WASHINGTON -- The National Labor Relations Board swore in four Senate-confirmed members Monday, marking the first time that the panel has worked with a full slate of approved members in nearly a decade.
The new NLRB members are Nancy Schiffer, who was associate general counsel at the AFL-CIO; Kent Hirozawa, who was chief counsel to NLRB chairman Mark Gaston Pearce; and labor lawyers Harry Johnson and Philip Miscimarra. The fifth member is Mr. Pearce.
President Barack Obama tried to bypass the confirmation process in January 2012, appointing three members to the board while lawmakers were on break. But a three-judge panel of the U.S. Court of Appeals for the District of Columbia Circuit ruled that the placements were unconstitutional.
Ospreys join Obama fleet
WASHINGTON -- On President Barack Obama's vacation flight Saturday to Martha's Vineyard, new MV-22 Ospreys made their debut escorting his staff, Secret Service agents and the news media -- although not the chief executive himself -- to the island off the Massachusetts coast.
The Osprey is a tilt-rotor aircraft, which takes off vertically like a helicopter and then can turn its rotors in the air to fly like an airplane.
Clinton on speech circuit
SAN FRANCISCO -- Hillary Rodham Clinton, sending her most visible signal yet that she wants her voice heard ahead of a potential 2016 presidential bid, says she plans to deliver a series of speeches this year on various U.S. policy topics.
"Confidence in most of our important institutions has fallen to historic lows, even as our need for solid footing in a rapidly changing world has never been greater," the former secretary of state, 65, said Monday in a speech to the American Bar Association in San Francisco.
The former senator from New York said she will deliver a address in Philadelphia next month on the balance and transparency needed in national security policies. Later this year, she is planning a speech on "America's global leadership and our standing around the world."
Manning's instability bared
FORT MEADE, Md. -- Several months before he started providing highly classified data to WikiLeaks, Army Pfc. Bradley Manning erupted violently against one of his superiors in Iraq, pounding his fists, flipping a table with government computers, and trying to grab a firearm from a weapons rack until he was forcibly restrained, an Army officer testified Tuesday.

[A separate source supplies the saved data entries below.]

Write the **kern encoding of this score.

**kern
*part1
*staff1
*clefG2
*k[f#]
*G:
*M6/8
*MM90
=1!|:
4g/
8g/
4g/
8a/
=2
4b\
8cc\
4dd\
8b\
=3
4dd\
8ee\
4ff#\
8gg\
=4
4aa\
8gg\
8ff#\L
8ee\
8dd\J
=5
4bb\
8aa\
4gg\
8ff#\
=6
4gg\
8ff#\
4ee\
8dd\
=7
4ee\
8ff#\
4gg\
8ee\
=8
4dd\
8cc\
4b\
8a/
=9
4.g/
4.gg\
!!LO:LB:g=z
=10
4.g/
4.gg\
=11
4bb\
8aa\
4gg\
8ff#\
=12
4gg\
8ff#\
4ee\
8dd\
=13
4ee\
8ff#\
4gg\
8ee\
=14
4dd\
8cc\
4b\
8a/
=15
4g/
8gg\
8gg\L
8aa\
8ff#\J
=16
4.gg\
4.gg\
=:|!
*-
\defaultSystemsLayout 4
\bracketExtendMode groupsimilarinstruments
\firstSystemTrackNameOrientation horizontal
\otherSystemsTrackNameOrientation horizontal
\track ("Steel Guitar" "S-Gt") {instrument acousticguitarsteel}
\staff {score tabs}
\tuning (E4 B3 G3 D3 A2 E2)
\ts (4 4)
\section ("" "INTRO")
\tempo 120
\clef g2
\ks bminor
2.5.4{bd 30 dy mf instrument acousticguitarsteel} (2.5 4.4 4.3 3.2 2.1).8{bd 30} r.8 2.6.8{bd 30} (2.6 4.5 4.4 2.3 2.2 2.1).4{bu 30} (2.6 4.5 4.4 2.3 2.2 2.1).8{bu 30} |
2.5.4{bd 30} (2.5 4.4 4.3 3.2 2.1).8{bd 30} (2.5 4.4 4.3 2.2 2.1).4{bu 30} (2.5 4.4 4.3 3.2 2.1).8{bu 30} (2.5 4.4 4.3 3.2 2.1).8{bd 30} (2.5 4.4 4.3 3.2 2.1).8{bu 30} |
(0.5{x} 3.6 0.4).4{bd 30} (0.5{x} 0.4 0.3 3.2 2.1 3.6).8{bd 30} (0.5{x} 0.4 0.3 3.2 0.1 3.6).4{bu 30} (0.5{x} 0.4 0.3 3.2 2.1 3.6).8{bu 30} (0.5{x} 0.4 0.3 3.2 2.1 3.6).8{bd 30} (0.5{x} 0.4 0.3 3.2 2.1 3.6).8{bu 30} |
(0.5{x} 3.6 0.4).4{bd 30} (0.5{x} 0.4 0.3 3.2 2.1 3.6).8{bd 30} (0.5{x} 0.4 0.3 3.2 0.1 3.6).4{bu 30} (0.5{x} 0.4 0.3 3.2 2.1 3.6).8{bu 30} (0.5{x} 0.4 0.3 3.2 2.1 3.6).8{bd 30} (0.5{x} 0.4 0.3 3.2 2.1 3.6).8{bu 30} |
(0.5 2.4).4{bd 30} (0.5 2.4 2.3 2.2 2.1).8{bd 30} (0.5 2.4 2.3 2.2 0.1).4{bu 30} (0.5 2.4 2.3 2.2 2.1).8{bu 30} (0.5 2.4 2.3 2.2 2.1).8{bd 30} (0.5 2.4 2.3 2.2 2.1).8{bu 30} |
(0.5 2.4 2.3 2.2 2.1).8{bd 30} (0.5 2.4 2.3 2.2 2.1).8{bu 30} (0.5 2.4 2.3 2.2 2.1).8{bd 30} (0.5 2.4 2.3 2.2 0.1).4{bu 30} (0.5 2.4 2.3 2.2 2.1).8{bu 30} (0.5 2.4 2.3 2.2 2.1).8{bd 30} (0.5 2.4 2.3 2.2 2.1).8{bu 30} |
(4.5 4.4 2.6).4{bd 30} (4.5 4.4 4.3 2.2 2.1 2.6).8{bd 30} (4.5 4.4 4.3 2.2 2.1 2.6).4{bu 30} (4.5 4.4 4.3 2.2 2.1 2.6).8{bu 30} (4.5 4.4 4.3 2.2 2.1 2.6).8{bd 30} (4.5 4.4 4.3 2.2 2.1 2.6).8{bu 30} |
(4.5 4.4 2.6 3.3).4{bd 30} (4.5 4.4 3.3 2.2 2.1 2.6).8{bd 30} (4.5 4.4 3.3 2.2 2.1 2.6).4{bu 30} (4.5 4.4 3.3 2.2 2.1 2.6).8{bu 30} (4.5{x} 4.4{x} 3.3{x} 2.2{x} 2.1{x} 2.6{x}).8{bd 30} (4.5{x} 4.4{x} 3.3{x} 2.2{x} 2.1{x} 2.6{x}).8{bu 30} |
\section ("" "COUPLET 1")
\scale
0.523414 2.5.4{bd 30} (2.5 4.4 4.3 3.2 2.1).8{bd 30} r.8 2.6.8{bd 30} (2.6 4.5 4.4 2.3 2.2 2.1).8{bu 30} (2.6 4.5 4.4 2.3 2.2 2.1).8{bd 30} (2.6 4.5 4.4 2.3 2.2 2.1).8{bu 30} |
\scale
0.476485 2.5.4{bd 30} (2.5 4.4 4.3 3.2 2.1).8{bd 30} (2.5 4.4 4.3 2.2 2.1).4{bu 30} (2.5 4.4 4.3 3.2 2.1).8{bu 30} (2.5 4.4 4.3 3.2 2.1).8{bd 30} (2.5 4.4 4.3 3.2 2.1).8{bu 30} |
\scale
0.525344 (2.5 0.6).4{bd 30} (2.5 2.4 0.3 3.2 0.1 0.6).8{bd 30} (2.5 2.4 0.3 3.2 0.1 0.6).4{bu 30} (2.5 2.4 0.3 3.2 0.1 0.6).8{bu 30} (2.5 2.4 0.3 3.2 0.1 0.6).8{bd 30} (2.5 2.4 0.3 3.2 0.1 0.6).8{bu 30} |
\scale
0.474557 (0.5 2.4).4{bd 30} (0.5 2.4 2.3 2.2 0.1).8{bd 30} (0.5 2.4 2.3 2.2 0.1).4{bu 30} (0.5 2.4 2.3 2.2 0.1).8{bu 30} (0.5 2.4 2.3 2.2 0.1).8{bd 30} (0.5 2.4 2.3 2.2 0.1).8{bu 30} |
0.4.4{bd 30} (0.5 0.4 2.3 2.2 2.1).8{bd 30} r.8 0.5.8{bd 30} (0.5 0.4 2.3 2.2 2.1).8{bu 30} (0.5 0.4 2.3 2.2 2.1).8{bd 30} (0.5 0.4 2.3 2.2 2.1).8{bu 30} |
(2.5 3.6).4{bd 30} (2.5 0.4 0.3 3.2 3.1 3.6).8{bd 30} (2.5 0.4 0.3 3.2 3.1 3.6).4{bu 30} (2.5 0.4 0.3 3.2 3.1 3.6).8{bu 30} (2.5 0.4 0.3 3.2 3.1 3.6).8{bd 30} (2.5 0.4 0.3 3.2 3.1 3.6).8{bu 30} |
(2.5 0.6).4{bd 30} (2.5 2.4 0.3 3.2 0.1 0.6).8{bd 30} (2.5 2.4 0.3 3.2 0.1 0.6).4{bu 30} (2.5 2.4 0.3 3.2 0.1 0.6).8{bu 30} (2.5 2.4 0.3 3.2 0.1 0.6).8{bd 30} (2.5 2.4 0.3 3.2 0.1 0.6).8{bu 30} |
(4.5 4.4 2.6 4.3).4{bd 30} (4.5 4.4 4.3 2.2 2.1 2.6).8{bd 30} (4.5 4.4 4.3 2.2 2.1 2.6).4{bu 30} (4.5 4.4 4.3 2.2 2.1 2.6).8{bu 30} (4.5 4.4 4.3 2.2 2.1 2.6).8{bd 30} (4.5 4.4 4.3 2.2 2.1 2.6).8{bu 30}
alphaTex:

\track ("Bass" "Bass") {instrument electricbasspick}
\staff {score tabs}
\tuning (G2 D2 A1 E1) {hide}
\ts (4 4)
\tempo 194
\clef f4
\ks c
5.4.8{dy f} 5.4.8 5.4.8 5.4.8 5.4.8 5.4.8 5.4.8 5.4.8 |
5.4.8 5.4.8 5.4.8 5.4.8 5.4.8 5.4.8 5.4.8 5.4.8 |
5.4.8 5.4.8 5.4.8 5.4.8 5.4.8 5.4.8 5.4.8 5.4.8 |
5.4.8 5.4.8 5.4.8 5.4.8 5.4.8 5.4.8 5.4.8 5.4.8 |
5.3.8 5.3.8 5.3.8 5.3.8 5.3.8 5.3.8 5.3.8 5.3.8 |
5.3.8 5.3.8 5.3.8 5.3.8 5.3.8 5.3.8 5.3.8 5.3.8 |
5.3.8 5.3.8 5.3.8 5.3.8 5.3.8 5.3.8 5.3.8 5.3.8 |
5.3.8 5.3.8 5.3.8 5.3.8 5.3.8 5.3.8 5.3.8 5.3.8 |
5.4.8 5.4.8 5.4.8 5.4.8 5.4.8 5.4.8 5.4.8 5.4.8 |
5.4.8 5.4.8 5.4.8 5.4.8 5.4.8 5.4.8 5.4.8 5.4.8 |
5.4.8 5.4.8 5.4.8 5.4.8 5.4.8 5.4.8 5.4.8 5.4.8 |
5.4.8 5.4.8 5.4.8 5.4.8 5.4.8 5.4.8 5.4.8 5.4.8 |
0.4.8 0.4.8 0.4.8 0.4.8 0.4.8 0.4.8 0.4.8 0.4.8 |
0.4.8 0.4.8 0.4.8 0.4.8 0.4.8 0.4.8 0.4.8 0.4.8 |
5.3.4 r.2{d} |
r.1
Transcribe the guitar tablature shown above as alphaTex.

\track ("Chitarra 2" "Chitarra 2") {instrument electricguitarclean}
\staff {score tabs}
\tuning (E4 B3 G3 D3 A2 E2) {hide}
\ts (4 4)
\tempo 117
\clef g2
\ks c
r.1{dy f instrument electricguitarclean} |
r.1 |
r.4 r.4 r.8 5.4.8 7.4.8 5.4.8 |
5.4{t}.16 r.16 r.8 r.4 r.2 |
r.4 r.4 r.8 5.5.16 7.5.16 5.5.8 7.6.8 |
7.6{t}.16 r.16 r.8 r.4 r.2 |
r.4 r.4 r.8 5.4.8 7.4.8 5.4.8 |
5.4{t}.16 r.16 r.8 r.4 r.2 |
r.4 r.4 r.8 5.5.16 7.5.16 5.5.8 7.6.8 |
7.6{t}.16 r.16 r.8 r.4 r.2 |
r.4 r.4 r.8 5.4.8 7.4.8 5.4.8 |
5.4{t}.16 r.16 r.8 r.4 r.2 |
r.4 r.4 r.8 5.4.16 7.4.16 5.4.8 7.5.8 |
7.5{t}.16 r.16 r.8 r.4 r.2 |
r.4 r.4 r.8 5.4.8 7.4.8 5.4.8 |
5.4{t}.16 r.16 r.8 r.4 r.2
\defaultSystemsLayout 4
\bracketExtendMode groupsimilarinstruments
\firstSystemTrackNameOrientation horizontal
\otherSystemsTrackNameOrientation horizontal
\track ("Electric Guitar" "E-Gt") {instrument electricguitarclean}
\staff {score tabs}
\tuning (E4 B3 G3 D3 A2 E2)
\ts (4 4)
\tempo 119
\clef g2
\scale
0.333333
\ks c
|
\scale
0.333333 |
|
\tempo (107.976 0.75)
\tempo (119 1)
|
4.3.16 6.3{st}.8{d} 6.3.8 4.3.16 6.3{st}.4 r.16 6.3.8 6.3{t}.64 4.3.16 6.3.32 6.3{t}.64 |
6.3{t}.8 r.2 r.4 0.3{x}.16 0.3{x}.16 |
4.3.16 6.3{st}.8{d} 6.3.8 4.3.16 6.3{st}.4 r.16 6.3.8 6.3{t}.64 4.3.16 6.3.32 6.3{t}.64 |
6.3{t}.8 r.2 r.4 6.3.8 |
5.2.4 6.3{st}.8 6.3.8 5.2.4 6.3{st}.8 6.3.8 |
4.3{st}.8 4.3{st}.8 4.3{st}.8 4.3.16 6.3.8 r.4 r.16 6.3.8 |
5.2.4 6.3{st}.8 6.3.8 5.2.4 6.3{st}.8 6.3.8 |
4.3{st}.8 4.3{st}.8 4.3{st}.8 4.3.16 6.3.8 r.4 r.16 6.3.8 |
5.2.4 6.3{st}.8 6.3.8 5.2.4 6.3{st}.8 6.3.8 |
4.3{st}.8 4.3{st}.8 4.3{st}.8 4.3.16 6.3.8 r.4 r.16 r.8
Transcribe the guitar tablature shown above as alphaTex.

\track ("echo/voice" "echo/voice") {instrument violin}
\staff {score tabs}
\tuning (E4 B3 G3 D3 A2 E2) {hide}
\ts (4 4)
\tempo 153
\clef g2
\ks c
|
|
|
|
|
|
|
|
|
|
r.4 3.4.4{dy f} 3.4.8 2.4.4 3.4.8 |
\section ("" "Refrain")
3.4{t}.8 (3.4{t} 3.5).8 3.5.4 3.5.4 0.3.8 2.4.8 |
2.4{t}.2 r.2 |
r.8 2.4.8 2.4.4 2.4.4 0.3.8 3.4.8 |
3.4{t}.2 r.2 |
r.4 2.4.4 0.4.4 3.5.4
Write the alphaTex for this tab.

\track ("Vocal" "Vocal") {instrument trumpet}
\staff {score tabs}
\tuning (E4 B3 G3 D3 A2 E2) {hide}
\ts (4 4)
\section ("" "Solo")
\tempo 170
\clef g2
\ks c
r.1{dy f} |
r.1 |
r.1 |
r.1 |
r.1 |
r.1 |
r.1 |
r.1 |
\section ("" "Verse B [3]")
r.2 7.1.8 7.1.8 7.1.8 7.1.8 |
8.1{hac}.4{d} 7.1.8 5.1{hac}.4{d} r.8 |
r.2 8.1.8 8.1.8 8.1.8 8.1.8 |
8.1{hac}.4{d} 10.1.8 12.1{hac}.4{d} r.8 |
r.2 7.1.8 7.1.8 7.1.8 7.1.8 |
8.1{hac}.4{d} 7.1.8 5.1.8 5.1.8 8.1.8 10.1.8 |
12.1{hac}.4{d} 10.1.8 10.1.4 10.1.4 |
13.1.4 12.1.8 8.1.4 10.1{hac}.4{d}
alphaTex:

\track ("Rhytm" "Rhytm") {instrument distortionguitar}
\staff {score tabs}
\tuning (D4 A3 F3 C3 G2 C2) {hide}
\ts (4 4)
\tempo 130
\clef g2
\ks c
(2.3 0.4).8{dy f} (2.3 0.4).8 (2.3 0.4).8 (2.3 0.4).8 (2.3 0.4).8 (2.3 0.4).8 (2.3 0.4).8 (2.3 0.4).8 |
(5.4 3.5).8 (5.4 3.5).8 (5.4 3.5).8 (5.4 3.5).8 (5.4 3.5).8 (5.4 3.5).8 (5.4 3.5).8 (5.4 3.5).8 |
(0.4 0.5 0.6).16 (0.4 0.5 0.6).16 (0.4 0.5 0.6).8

Defense lawyers say the incident is crucial to their effort to persuade a military judge not to impose the maximum 90-year sentence on Pvt. Manning, who was convicted in a court-martial of espionage and other charges for the illegal disclosures.
Tribe votes on alcohol sales
PINE RIDGE, S.D. -- Members of the Oglala Sioux Tribe were voting all day Tuesday on whether to give up the fight against bootlegging by allowing alcohol to be sold on the reservation -- the last place in the state's American Indian territory where it's not allowed.
Profits would be used for education, detoxification and treatment centers, for which there is currently little to no funding.
TRENTON, N.J. -- Newark Mayor Cory Booker and former Bogota mayor Steve Lonegan won their respective Democratic and Republican primaries on Tuesday as they seek to fill the final 15 months of the term of the late U.S. Sen. Frank Lautenberg.
The special election is set for Oct. 16.